In case you’ve been head down, buried in work this week you may have missed the announcement of VMware vSphere 6. If you are a VMware admin, you have likely been tracking this release for over a year. However, if you are a storage admin or have broader responsibilities, it isn’t likely you have been following every VMware rumor. One of the long discussed features released is Virtual Volumes, or VVols.
I admit it; I love VMware’s new VVol capability. As analysts, we tend to be reserved with our praise of products. In part because we literally have seen most things before, usually several times and always with the claim of being “revolutionary” or “redefining” something.
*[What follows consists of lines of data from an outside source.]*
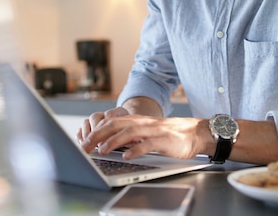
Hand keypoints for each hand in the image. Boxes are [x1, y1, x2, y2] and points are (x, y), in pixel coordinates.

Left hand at [78, 114, 210, 159]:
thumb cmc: (168, 135)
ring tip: (102, 150)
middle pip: (116, 125)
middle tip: (86, 146)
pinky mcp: (164, 140)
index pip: (111, 122)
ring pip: (129, 133)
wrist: (193, 133)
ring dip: (113, 141)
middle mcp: (142, 123)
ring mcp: (153, 131)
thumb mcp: (146, 132)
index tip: (84, 141)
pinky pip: (148, 144)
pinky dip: (136, 149)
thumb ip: (129, 135)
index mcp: (136, 121)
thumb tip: (107, 143)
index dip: (96, 130)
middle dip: (98, 135)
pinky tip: (127, 156)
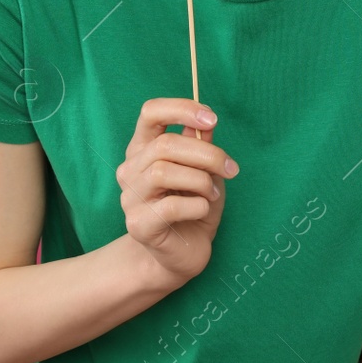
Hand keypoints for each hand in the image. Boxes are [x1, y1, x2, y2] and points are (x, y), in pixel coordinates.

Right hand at [117, 97, 238, 287]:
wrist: (183, 254)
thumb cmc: (193, 207)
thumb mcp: (204, 171)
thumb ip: (202, 146)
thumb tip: (207, 123)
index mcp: (144, 148)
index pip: (150, 112)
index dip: (181, 109)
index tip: (211, 119)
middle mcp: (130, 169)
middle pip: (165, 145)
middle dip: (207, 154)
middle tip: (231, 169)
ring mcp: (130, 197)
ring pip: (163, 172)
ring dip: (200, 180)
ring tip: (212, 193)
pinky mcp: (138, 224)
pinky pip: (171, 206)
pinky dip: (196, 205)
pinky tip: (202, 210)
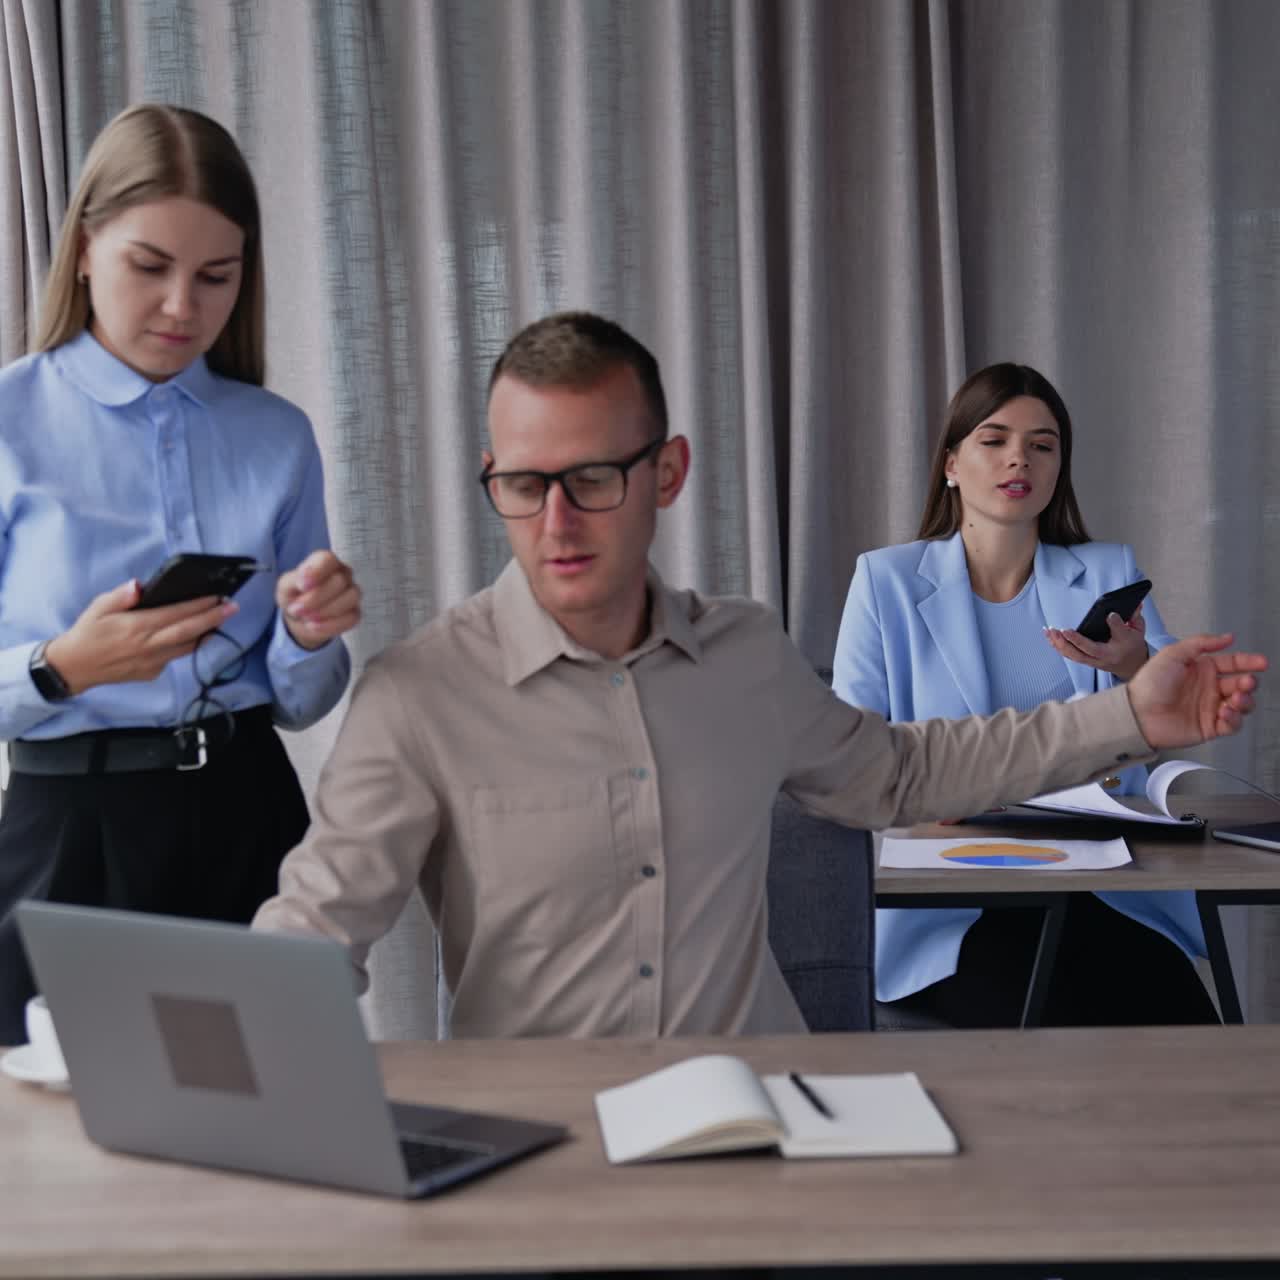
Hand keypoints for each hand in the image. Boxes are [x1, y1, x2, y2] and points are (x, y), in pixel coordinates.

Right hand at [44, 580, 236, 695]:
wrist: (75, 668)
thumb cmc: (87, 634)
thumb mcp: (98, 608)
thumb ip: (120, 596)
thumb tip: (139, 585)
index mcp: (137, 627)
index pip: (176, 614)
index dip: (199, 605)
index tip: (217, 596)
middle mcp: (149, 646)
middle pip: (189, 631)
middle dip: (214, 618)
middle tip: (233, 607)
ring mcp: (152, 662)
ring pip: (187, 647)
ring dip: (206, 633)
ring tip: (221, 619)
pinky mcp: (152, 672)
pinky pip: (175, 657)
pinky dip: (189, 646)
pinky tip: (198, 636)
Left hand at [276, 549, 360, 650]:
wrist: (300, 619)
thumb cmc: (295, 596)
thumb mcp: (286, 586)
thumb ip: (293, 579)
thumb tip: (304, 582)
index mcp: (325, 562)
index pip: (329, 559)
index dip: (316, 572)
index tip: (302, 586)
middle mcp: (343, 574)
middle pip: (339, 581)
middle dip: (316, 598)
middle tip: (297, 609)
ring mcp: (352, 592)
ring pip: (350, 598)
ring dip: (325, 611)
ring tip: (306, 618)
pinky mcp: (355, 612)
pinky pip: (352, 617)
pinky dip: (331, 624)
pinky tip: (314, 626)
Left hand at [1045, 604, 1148, 679]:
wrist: (1130, 665)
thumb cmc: (1132, 645)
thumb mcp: (1137, 631)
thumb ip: (1134, 617)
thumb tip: (1135, 604)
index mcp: (1119, 648)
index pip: (1118, 635)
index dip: (1115, 625)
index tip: (1110, 614)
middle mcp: (1103, 657)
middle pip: (1085, 652)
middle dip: (1072, 642)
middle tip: (1061, 630)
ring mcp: (1092, 661)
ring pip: (1073, 655)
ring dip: (1059, 644)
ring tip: (1049, 631)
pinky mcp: (1084, 660)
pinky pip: (1069, 655)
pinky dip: (1058, 646)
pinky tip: (1050, 636)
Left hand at [1126, 633, 1266, 748]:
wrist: (1137, 713)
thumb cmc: (1150, 683)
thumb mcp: (1173, 654)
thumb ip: (1201, 643)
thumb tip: (1228, 637)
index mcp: (1203, 669)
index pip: (1233, 663)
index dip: (1248, 662)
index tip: (1261, 662)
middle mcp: (1210, 688)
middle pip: (1241, 684)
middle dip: (1249, 682)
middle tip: (1247, 682)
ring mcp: (1211, 708)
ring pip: (1242, 704)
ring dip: (1245, 701)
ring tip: (1236, 698)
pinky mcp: (1210, 727)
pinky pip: (1232, 725)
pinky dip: (1234, 719)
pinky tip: (1224, 713)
When something comes along that is truly new and revolutionary, it’s nice to be able to say so.
Right about now everyone is a hipster, claiming “I knew VVols were going to be cool long before anyone else did.” Well, I am no such phony. I have to admit that when I was first briefed on VVol’s over two and a half years ago (before VMWorld 2012), I was not taken with the concept.
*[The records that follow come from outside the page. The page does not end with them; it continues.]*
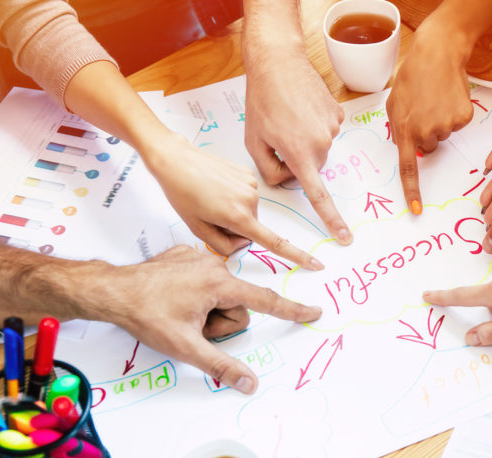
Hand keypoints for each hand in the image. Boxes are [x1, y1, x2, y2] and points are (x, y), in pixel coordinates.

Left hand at [105, 246, 320, 393]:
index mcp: (219, 284)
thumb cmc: (146, 314)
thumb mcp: (185, 347)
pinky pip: (204, 281)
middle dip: (219, 322)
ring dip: (206, 310)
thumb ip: (221, 366)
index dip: (292, 310)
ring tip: (179, 314)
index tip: (314, 311)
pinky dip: (194, 294)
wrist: (111, 291)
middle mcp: (213, 266)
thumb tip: (249, 384)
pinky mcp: (185, 256)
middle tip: (192, 328)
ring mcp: (198, 258)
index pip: (266, 301)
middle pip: (237, 305)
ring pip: (220, 294)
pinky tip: (173, 299)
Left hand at [144, 133, 323, 268]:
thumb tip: (242, 242)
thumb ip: (224, 244)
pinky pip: (246, 194)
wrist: (176, 160)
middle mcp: (250, 201)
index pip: (275, 242)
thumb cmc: (181, 193)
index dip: (297, 255)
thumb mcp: (198, 228)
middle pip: (252, 226)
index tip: (315, 263)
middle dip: (235, 226)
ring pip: (249, 210)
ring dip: (233, 209)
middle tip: (209, 213)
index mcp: (238, 217)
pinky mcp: (248, 173)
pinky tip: (216, 186)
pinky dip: (233, 195)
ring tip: (209, 196)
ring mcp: (251, 185)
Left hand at [244, 55, 351, 244]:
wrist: (278, 62)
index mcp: (299, 154)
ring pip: (318, 148)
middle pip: (311, 167)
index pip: (318, 195)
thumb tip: (288, 178)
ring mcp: (332, 128)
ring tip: (288, 116)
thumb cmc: (261, 100)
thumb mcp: (253, 141)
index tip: (344, 237)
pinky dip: (313, 124)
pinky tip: (301, 108)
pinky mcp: (338, 114)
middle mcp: (321, 144)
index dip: (332, 219)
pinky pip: (325, 130)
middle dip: (296, 158)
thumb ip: (269, 170)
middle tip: (278, 134)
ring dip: (304, 138)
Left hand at [386, 28, 474, 214]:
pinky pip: (457, 125)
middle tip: (424, 108)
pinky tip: (447, 97)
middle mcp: (427, 131)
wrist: (438, 54)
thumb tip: (406, 147)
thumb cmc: (413, 77)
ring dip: (439, 121)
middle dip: (426, 133)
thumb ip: (398, 130)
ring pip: (443, 136)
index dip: (412, 190)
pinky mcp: (463, 118)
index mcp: (405, 130)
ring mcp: (447, 125)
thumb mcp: (394, 104)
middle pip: (429, 147)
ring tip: (434, 99)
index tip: (416, 209)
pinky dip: (453, 114)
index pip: (409, 167)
In part, I believe it was because the concept was not fully baked, and hence VMware was not able to explain it fully. “Why would we want yet another I/O interface?” I thought. Also unclear was if VMware could really pull off creating yet another storage management interface in a year. Turns out they could not deliver that in one or two years. But they have done so in two and a half years, which is still a huge feat. (I got involved with SMI-S before Bluefin, so I have seen how long storage management interfaces take to evolve).
Now I am a bit ahead of the curve with VVols, because like some of you, as a VMware TAP member I had early access to VMware 6, along with VVols. So we have been investigating the capabilities for a while. Over the past few months I have been able to really dig into the details, by running tests with several vendors who support VVols in our lab.
After overcoming issues with beta products and beta documentation, along with a new vCenter web client, etc. we were able to really test the features of VVols. The more I saw, the more I liked. I found VVols to be easier to use than I anticipated, while also better integrated with each storage system, vCenter and vSphere than I anticipated. This is what hyper-visor based storage management should have always been: Pure, simple, but powerful.
Typically, a first release of anything is limited in scope. Many of the nice ideas promised are not fully baked, with a lot of hints of future greatness to come. Not so with VVols; everything I heard promised has been delivered and more.
Specifically, here are some of the reasons VVols are valuable:
• VVols work with any type of storage (block and file)
• Preserves (most) of a storage administrators control over storage, if they want to retain control
• Enables the Hypervisor admin to manage most aspects of storage, if they want to do so
• Reduces the complexity of managing hundreds or thousands of storage Volumes, along with the thousands of paths, multi-path controls etc.
• Adds the ability to perform policy based storage management within vCenter, using storage system specific capabilities
• Adds the ability to leverage storage system features (such as snapshots) within VMware, without needing to use yet another vendor plug-in
• Adds the ability to monitor storage performance on a per VM basis, down to the individual virtual disk within a VM, both from the hypervisor and storage system
• These and many other features make VVols a huge leap forward in storage access and management
VVols are here. Not only are they here, I believe they will soon dominate the VMware storage ecosystem. Why would you want chopped steak after eating filet mignon? Well, you wouldn’t, and soon you won’t want to use non VVol storage either. For once, someone delivered on their promise to “Redefine Storage.”